Sample Size Effects on Petrophysical Characterization and Fluid-to-Pore Accessibility of Natural Rocks.
Qiming WangQinhong HuChen ZhaoYang WangTao ZhangJan LlavskyMengdi SunLinhao ZhangYi ShuPublished in: Nanomaterials (Basel, Switzerland) (2023)
Laboratory-scale analysis of natural rocks provides petrophysical properties such as density, porosity, pore diameter/pore-throat diameter distribution, and fluid accessibility, in addition to the size and shape of framework grains and their contact relationship with the rock matrix. Different types of laboratory approaches for petrophysical characterization involve the use of a range of sample sizes. While the sample sizes selected should aim to be representative of the rock body, there are inherent limitations imposed by the analytical principles and holding capacities of the different experimental apparatuses, with many instruments only able to accept samples at the μm-mm scale. Therefore, a total of nine (three limestones, three shales, two sandstones, and one dolomite) samples were collected from Texas to fill the knowledge gap of the sample size effect on the resultant petrophysical characteristics.
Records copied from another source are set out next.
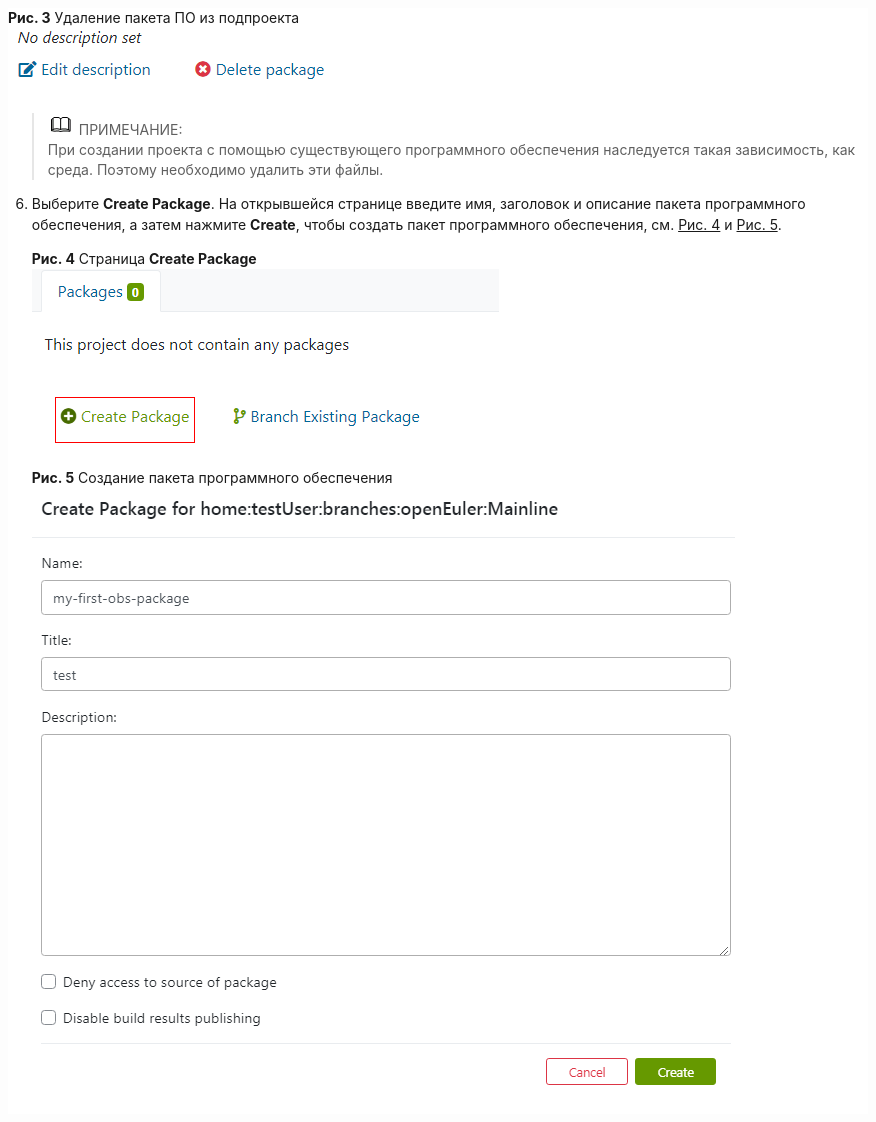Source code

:    **Рис. 3** Удаление пакета ПО из подпроекта  
![](./figures/deleting-a-software-package-from-a-subproject.png "deleting-a-software-package-from-a-subproject")
   
   > ![](./public_sys-resources/icon-note.gif) ПРИМЕЧАНИЕ:  
При создании проекта с помощью существующего программного обеспечения наследуется такая зависимость, как среда. Поэтому необходимо удалить эти файлы.

6. Выберите **Create Package**. На открывшейся странице введите имя, заголовок и описание пакета программного обеспечения, а затем нажмите **Create**, чтобы создать пакет программного обеспечения, см. [Рис. 4](#fig6762111693811) и [Рис. 5](#fig18351153518389).
   
   **Рис. 4** Страница **Create Package**   
![](./figures/create-package-page.png "create-package-page")
   
   **Рис. 5** Создание пакета программного обеспечения  
![](./figures/creating-a-software-package.png "creating-a-software-package")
The sample sizes ranged from 3 cm cubes to <75 μm particles. Using a combination of petrographic microscopy, helium expansion pycnometry, water immersion porosimetry, mercury intrusion porosimetry, and (ultra-) small-angle X-ray scattering, the impact of sample size on the petrophysical properties of these samples was systematically investigated here. The results suggest that the sample size effect is influenced by both pore structure changes during crushing and sample size-dependent fluid-to-pore connectivity.